** Records for processing follows **

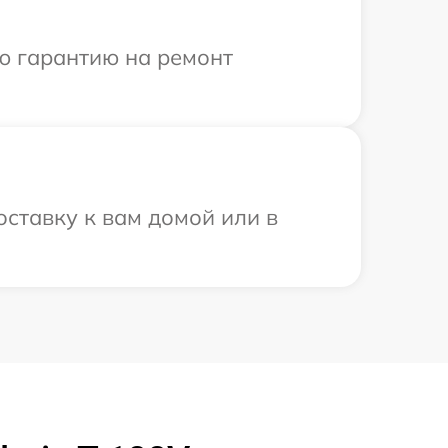
ю гарантию на ремонт
оставку к вам домой или в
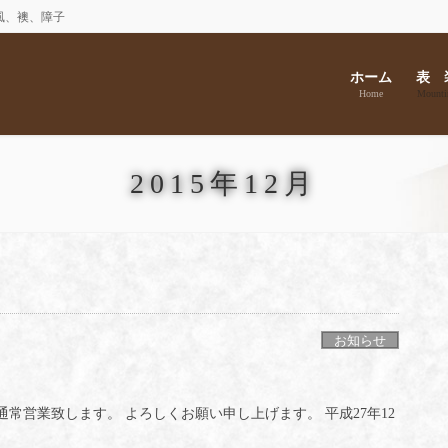
風、襖、障子
ホーム
表 
Home
Mounti
2015年12月
お知らせ
通常営業致します。 よろしくお願い申し上げます。 平成27年12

** End of Records for processing **

» **Exercise brief**: Please return all of the material above exactly, minus any pictures.

» **Completed task**:
ю гарантию на ремонт
оставку к вам домой или в
風、襖、障子
ホーム
表 
Home
Mounti
2015年12月
お知らせ
通常営業致します。 よろしくお願い申し上げます。 平成27年12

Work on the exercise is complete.